L’article 522 relatif au viol bientôt abrogé par le Parlement?


L’ONG Abaad a lancé la semaine dernière une campagne de communication appelant à l’abrogation de l’article 522 du Code pénal. Leur timing était parfait. Le Parlement libanais s’apprêtait justement à le faire et à en finir avec cet article de loi d’un autre âge. Mais un obstacle de taille, qui n'a pourtant aucun rapport avec l'article 522, pourrait retarder son abrogation.

Peu de Libanais connaissaient l’existence de l’article 522 qui permet à un violeur de suspendre sa peine s’il épouse sa victime. Une campagne de communication lancée par l’ONG Abaad demandant son abrogation a comblé cette lacune. Un spot d’une terrible efficacité, créé par l’agence de publicité Leo Burnett et réalisé par Danielle Rizkallah, a fait en quelques jours le tour des réseaux sociaux et la une des journaux télévisés.



Il ne pouvait, pour ainsi dire, pas mieux tomber. Suite à une proposition de loi déposée par le député Elie Keyrouz, le Parlement libanais s’apprêtait à abroger cet article infamant. "La commission parlementaire qui planche déjà depuis plusieurs semaines sur le projet de loi doit se réunir à nouveau mercredi 7 novembre pour enfin annuler les effets relatifs au viol de l’article 522", assure le député Ghassan Moukeiber, fervent partisan de cette annulation.

Malheureusement, même si elle est votée en commission, cette abrogation devra attendre la prochaine séance plénière du Parlement pour être officielle. Alors que les commissions parlementaires peuvent se réunir à tout moment, les séances plénières sont du ressort exclusif du président du Parlement. Et il est très peu probable que ce dernier convoque les députés à telle séance avant la formation du nouveau gouvernement.

Un mois après l’élection de Michel Aoun à la présidence de la République et la nomination de Saad Hariri comme Premier ministre, le nouveau gouvernement n’a toujours pas vu le jour. Sa naissance pour le moins difficile est retardée par un marchandage digne des pires souks orientaux. Au grand dam des Libanais qui espéraient un nouvel élan après des années de blocage institutionnel.

La solution se trouve aujourd’hui, nous dit-on, entre les mains de l’incontournable et inamovible président du Parlement, Nabih Berri.

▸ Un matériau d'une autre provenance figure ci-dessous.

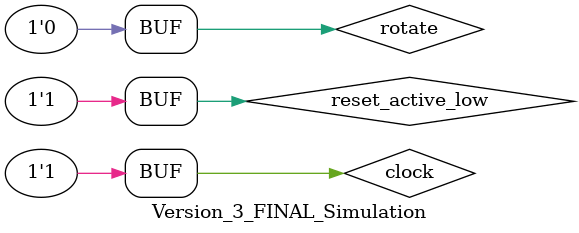
<source format=sv>
`timescale 1ns / 1ns

module Version_3_FINAL_Simulation ();

logic clock, reset_active_low, rotate, lcd_rw, lcd_en, lcd_rs, lcd_on; wire [3:0] lcd_data; logic [3:0] unused_pins;

parameter CLOCK_HALF_PERIOD = 10; parameter RESET_DELAY_PERIOD = 25; parameter DELAY_PERIOD = 50_000_000;

Version_3_FINAL simulation (.clock (clock), .reset_active_low (reset_active_low), .rotate (rotate), .lcd_data (lcd_data), .lcd_rw (lcd_rw), .lcd_en (lcd_en), .lcd_rs (lcd_rs), 
.lcd_on (lcd_on), .unused_pins (unused_pins));

always 
begin
clock = 1'b0;
#CLOCK_HALF_PERIOD;
clock = 1'b1;
#CLOCK_HALF_PERIOD;
end

initial
begin
reset_active_low = 1'b0;
#RESET_DELAY_PERIOD;
reset_active_low = 1'b1;
end

initial
begin
rotate = 1'b1;
#DELAY_PERIOD;
rotate = 1'b0;
end

endmodule


</source>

Celui-là même qui a le pouvoir de convoquer la séance plénière pour officialiser l’abrogation de l’article 522, bientôt votée par les députés réunis en commission parlementaire.

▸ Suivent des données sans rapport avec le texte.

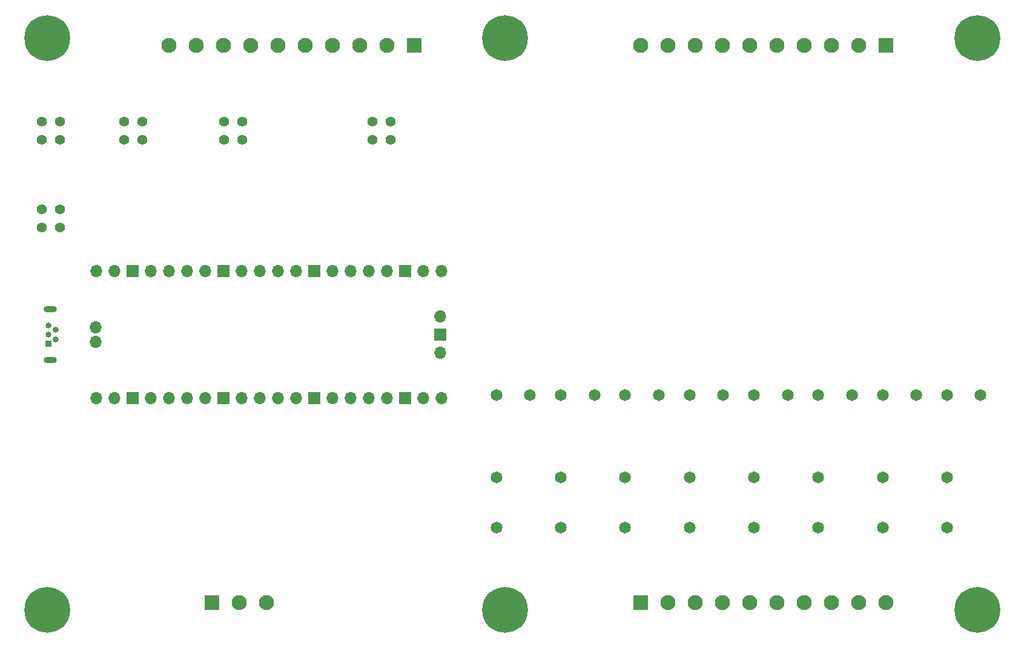
<source format=gbs>
%TF.GenerationSoftware,KiCad,Pcbnew,(5.99.0-7040-g8c08b861ab)*%
%TF.CreationDate,2021-03-18T10:44:17+08:00*%
%TF.ProjectId,PicoIndustrial,5069636f-496e-4647-9573-747269616c2e,rev?*%
%TF.SameCoordinates,Original*%
%TF.FileFunction,Soldermask,Bot*%
%TF.FilePolarity,Negative*%
%FSLAX46Y46*%
G04 Gerber Fmt 4.6, Leading zero omitted, Abs format (unit mm)*
G04 Created by KiCad (PCBNEW (5.99.0-7040-g8c08b861ab)) date 2021-03-18 10:44:17*
%MOMM*%
%LPD*%
G01*
G04 APERTURE LIST*
%ADD10C,1.400000*%
%ADD11C,1.650000*%
%ADD12R,2.100000X2.100000*%
%ADD13C,2.100000*%
%ADD14R,0.840000X0.840000*%
%ADD15C,0.840000*%
%ADD16O,1.850000X0.850000*%
%ADD17C,6.400000*%
%ADD18C,0.800000*%
%ADD19O,1.700000X1.700000*%
%ADD20R,1.700000X1.700000*%
G04 APERTURE END LIST*
D10*
%TO.C,JP5-2*%
X61790000Y-86500000D03*
X59250000Y-86500000D03*
%TD*%
D11*
%TO.C,K5*%
X154500000Y-110000000D03*
X149800000Y-110000000D03*
X149800000Y-121500000D03*
X149800000Y-128500000D03*
%TD*%
D10*
%TO.C,JP2-1*%
X70750000Y-71710000D03*
X73290000Y-71710000D03*
%TD*%
%TO.C,JP3-2*%
X84750000Y-74210000D03*
X87290000Y-74210000D03*
%TD*%
D12*
%TO.C,J2*%
X143000000Y-139000000D03*
D13*
X146810000Y-139000000D03*
X150620000Y-139000000D03*
X154430000Y-139000000D03*
X158240000Y-139000000D03*
X162050000Y-139000000D03*
X165860000Y-139000000D03*
X169670000Y-139000000D03*
X173480000Y-139000000D03*
X177290000Y-139000000D03*
%TD*%
D14*
%TO.C,J6*%
X60200000Y-102800000D03*
D15*
X61200000Y-102150000D03*
X60200000Y-101500000D03*
X61200000Y-100850000D03*
X60200000Y-100200000D03*
D16*
X60420000Y-97925000D03*
X60420000Y-105075000D03*
%TD*%
D10*
%TO.C,JP4-2*%
X105500000Y-74210000D03*
X108040000Y-74210000D03*
%TD*%
D11*
%TO.C,K4*%
X163500000Y-110000000D03*
X158800000Y-110000000D03*
X158800000Y-121500000D03*
X158800000Y-128500000D03*
%TD*%
%TO.C,K1*%
X190500000Y-110000000D03*
X185800000Y-110000000D03*
X185800000Y-121500000D03*
X185800000Y-128500000D03*
%TD*%
D10*
%TO.C,JP5-1*%
X61750000Y-84000000D03*
X59210000Y-84000000D03*
%TD*%
D12*
%TO.C,J4*%
X111290000Y-61000000D03*
D13*
X107480000Y-61000000D03*
X103670000Y-61000000D03*
X99860000Y-61000000D03*
X96050000Y-61000000D03*
X92240000Y-61000000D03*
X88430000Y-61000000D03*
X84620000Y-61000000D03*
X80810000Y-61000000D03*
X77000000Y-61000000D03*
%TD*%
D17*
%TO.C,H6*%
X190000000Y-140000000D03*
D18*
X192400000Y-140000000D03*
X187600000Y-140000000D03*
X191697056Y-138302944D03*
X190000000Y-137600000D03*
X188302944Y-141697056D03*
X191697056Y-141697056D03*
X188302944Y-138302944D03*
X190000000Y-142400000D03*
%TD*%
D19*
%TO.C,J1*%
X66870000Y-110400000D03*
X69410000Y-110400000D03*
D20*
X71950000Y-110400000D03*
D19*
X74490000Y-110400000D03*
X77030000Y-110400000D03*
X79570000Y-110400000D03*
X82110000Y-110400000D03*
D20*
X84650000Y-110400000D03*
D19*
X87190000Y-110400000D03*
X89730000Y-110400000D03*
X92270000Y-110400000D03*
X94810000Y-110400000D03*
D20*
X97350000Y-110400000D03*
D19*
X99890000Y-110400000D03*
X102430000Y-110400000D03*
X104970000Y-110400000D03*
X107510000Y-110400000D03*
D20*
X110050000Y-110400000D03*
D19*
X112590000Y-110400000D03*
X115130000Y-110400000D03*
X115130000Y-92620000D03*
X112590000Y-92620000D03*
D20*
X110050000Y-92620000D03*
D19*
X107510000Y-92620000D03*
X104970000Y-92620000D03*
X102430000Y-92620000D03*
X99890000Y-92620000D03*
D20*
X97350000Y-92620000D03*
D19*
X94810000Y-92620000D03*
X92270000Y-92620000D03*
X89730000Y-92620000D03*
X87190000Y-92620000D03*
D20*
X84650000Y-92620000D03*
D19*
X82110000Y-92620000D03*
X79570000Y-92620000D03*
X77030000Y-92620000D03*
X74490000Y-92620000D03*
D20*
X71950000Y-92620000D03*
D19*
X69410000Y-92620000D03*
X66870000Y-92620000D03*
X114900000Y-104050000D03*
D20*
X114900000Y-101510000D03*
D19*
X114900000Y-98970000D03*
X66750000Y-100500000D03*
X66750000Y-102500000D03*
%TD*%
D11*
%TO.C,K8*%
X127500000Y-110000000D03*
X122800000Y-110000000D03*
X122800000Y-121500000D03*
X122800000Y-128500000D03*
%TD*%
%TO.C,K7*%
X136500000Y-110000000D03*
X131800000Y-110000000D03*
X131800000Y-121500000D03*
X131800000Y-128500000D03*
%TD*%
D18*
%TO.C,H5*%
X126400000Y-140000000D03*
X125697056Y-141697056D03*
D17*
X124000000Y-140000000D03*
D18*
X124000000Y-142400000D03*
X125697056Y-138302944D03*
X121600000Y-140000000D03*
X122302944Y-141697056D03*
X124000000Y-137600000D03*
X122302944Y-138302944D03*
%TD*%
D12*
%TO.C,J3*%
X177290000Y-61000000D03*
D13*
X173480000Y-61000000D03*
X169670000Y-61000000D03*
X165860000Y-61000000D03*
X162050000Y-61000000D03*
X158240000Y-61000000D03*
X154430000Y-61000000D03*
X150620000Y-61000000D03*
X146810000Y-61000000D03*
X143000000Y-61000000D03*
%TD*%
D10*
%TO.C,JP4-1*%
X105500000Y-71710000D03*
X108040000Y-71710000D03*
%TD*%
D18*
%TO.C,H3*%
X188302944Y-58302944D03*
X190000000Y-57600000D03*
X192400000Y-60000000D03*
X191697056Y-61697056D03*
D17*
X190000000Y-60000000D03*
D18*
X191697056Y-58302944D03*
X190000000Y-62400000D03*
X187600000Y-60000000D03*
X188302944Y-61697056D03*
%TD*%
D17*
%TO.C,H4*%
X60000000Y-140000000D03*
D18*
X60000000Y-137600000D03*
X61697056Y-138302944D03*
X60000000Y-142400000D03*
X58302944Y-138302944D03*
X61697056Y-141697056D03*
X62400000Y-140000000D03*
X58302944Y-141697056D03*
X57600000Y-140000000D03*
%TD*%
D11*
%TO.C,K3*%
X172500000Y-110000000D03*
X167800000Y-110000000D03*
X167800000Y-121500000D03*
X167800000Y-128500000D03*
%TD*%
%TO.C,K2*%
X181500000Y-110000000D03*
X176800000Y-110000000D03*
X176800000Y-121500000D03*
X176800000Y-128500000D03*
%TD*%
D12*
%TO.C,J5*%
X83000000Y-139000000D03*
D13*
X86810000Y-139000000D03*
X90620000Y-139000000D03*
%TD*%
D18*
%TO.C,H1*%
X60000000Y-57600000D03*
X57600000Y-60000000D03*
X58302944Y-58302944D03*
X60000000Y-62400000D03*
X58302944Y-61697056D03*
D17*
X60000000Y-60000000D03*
D18*
X62400000Y-60000000D03*
X61697056Y-61697056D03*
X61697056Y-58302944D03*
%TD*%
%TO.C,H2*%
X122302944Y-61697056D03*
X125697056Y-58302944D03*
X124000000Y-57600000D03*
X124000000Y-62400000D03*
D17*
X124000000Y-60000000D03*
D18*
X125697056Y-61697056D03*
X126400000Y-60000000D03*
X122302944Y-58302944D03*
X121600000Y-60000000D03*
%TD*%
D10*
%TO.C,JP3-1*%
X84750000Y-71710000D03*
X87290000Y-71710000D03*
%TD*%
D11*
%TO.C,K6*%
X145500000Y-110000000D03*
X140800000Y-110000000D03*
X140800000Y-121500000D03*
X140800000Y-128500000D03*
%TD*%
D10*
%TO.C,JP1-2*%
X59250000Y-74210000D03*
X61790000Y-74210000D03*
%TD*%
%TO.C,JP1-1*%
X59250000Y-71710000D03*
X61790000Y-71710000D03*
%TD*%
%TO.C,JP2-2*%
X70750000Y-74210000D03*
X73290000Y-74210000D03*
%TD*%
M02*

</source>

Ce n’est pas la première fois que le système confessionnel libanais et le partage clanique du pouvoir démontrent leur inefficacité, voire leur absurdité. Espérons que les prochains jours verront un sursaut des consciences et une conclusion heureuse à la formation du gouvernement et à l’abrogation de l’article 522, dont les destins sont, semble-t-il, indissociables.